AMEISEN – DIE RACHE DER SCHWARZEN KÖNIGIN
(IT HAPPENED AT LAKEWOOD MANOR, USA, 1977, Regie: Robert Scheerer)
Neben dem alten Lakewood Manor Hotel soll ein Casino entstehen, um die Umlaubsregion neu zu beleben. Doch während der Bauarbeiten kommt es zu zwei mysteriösen Todesfällen, die schließlich zu einem Bau giftiger Ameisen führt, die ihr Revier mit allen Mitteln verteidigen wollen.
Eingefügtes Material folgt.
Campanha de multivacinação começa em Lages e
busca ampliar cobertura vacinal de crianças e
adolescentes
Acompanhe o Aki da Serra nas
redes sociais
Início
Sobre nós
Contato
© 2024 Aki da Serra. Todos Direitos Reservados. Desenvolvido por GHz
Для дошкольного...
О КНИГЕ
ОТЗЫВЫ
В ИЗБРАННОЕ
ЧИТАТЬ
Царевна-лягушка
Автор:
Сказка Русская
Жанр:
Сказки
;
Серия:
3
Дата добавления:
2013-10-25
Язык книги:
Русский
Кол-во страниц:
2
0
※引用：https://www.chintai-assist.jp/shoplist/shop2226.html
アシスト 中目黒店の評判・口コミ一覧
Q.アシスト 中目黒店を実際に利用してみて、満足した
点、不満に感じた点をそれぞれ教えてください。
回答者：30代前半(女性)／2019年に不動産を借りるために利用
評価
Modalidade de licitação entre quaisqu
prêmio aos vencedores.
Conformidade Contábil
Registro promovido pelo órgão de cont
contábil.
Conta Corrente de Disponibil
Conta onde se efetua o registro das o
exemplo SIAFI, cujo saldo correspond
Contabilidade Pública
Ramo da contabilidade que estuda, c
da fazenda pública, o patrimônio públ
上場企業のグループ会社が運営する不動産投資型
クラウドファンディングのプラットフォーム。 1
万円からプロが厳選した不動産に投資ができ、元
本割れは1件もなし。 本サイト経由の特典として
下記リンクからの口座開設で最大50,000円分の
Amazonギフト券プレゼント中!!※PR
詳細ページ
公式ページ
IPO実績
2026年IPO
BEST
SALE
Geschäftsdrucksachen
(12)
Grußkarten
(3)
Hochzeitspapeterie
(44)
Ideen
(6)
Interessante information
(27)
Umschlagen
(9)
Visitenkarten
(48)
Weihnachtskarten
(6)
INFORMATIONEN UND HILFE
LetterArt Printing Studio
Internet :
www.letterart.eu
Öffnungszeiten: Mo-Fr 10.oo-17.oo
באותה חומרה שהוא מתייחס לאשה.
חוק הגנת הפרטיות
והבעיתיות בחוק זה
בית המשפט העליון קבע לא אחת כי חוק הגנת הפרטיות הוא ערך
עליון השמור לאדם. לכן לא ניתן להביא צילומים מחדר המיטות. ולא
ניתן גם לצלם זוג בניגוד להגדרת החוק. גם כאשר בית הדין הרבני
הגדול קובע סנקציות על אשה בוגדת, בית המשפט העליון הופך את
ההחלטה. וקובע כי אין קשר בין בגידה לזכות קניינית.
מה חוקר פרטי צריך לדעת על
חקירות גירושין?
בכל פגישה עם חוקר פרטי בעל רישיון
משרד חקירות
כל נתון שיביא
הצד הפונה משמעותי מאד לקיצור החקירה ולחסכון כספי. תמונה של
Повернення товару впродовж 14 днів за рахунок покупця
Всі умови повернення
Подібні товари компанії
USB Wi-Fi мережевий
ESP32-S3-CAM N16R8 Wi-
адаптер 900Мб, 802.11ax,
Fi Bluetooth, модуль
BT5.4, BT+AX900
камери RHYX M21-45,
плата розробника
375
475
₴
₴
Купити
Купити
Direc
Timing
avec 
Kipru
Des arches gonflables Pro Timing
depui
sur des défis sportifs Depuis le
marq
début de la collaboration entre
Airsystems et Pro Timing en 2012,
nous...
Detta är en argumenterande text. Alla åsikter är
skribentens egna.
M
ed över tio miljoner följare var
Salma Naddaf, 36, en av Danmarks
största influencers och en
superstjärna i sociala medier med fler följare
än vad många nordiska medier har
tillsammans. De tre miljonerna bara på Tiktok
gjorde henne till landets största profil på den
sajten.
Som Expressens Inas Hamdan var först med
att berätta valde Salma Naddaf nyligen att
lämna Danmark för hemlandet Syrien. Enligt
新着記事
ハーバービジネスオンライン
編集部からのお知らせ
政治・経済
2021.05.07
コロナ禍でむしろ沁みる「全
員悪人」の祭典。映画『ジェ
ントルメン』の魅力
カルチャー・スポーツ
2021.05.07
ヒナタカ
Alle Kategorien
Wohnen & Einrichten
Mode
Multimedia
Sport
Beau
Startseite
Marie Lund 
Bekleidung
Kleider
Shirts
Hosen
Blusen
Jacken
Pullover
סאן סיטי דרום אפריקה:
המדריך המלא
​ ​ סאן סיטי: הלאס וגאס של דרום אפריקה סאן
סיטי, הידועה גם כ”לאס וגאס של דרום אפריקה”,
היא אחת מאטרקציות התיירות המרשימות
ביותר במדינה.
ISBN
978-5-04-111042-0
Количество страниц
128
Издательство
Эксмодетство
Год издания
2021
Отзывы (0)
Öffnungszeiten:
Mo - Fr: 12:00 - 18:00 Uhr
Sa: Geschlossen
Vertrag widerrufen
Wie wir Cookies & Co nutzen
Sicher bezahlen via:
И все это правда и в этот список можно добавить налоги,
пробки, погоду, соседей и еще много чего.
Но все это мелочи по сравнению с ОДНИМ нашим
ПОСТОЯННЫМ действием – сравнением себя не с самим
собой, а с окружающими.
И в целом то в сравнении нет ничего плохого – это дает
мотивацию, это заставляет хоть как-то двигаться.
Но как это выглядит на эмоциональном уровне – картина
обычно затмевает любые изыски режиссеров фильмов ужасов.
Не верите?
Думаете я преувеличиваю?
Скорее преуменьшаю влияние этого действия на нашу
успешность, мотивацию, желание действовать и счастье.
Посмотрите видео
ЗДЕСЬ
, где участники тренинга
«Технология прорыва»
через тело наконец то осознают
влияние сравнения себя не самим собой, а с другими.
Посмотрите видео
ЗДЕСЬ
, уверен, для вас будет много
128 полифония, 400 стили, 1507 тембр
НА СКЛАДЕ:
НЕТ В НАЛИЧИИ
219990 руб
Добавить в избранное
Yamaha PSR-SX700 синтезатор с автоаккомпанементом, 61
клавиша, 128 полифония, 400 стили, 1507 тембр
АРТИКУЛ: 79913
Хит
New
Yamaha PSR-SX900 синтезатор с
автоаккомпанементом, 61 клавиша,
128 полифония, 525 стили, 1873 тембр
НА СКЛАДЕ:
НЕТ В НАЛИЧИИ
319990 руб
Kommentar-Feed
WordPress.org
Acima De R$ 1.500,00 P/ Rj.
Neben Spinnen und Bienen haben auch immer wieder Ameisen Auftritte in Monster- oder Tier-Horrorfilmen. Große Arten kann man in FORMICULA (1954) oder IN DER GEWALT VON RIESENAMEISEN (1977) bewundern, kleine in PHASE IV (1974) oder in AMEISEN – DIE RACHE DER SCHWARZEN KÖNIGIN (1977). Letzter ist leider nicht allzu gut geraten und leidet vor allem unter seiner langweiligen TV-Ästhetik und den unsympathischen Figuren, allen voran Robert Foxworth als Bauleiter Mike Carr. Alles wirkt etwas fad und langweilig. Der Schauplatz, ein altes Hotel am See, ist nett, doch sorgt Regisseur Robert Scheerer nicht dafür, eine spannende Atmosphäre um das Gebäude aufzubauen. Aber gut, um unheimliche Architektur soll es hier nicht gehen, sondern um Ameisen, um giftige Ameisen, die eine Gruppe Menschen tyrannisieren, die sich in einem Hotel aufhalten. Es ist letztlich die Größe, die die Ameisen zur Gefahr werden lassen. Die kleinen Insekten treten, wie im wahren Leben, auch hier in organisierten Massen auf und kommen geschwind überall hin, im schlimmsten Fall unbemerkt, um zu töten. Mit Gore sollte man natürlich nicht rechnen. Dafür gibt es ein paar wenige spannende Momente, die den Film immerhin noch ein bisschen über Wasser halten können.
AMEISEN – DIE RACHE DER SCHWARZEN KÖNIGIN leidet unter seinen Figuren und unter der öden TV-Atmosphäre, die die Inszenierung ausbremst.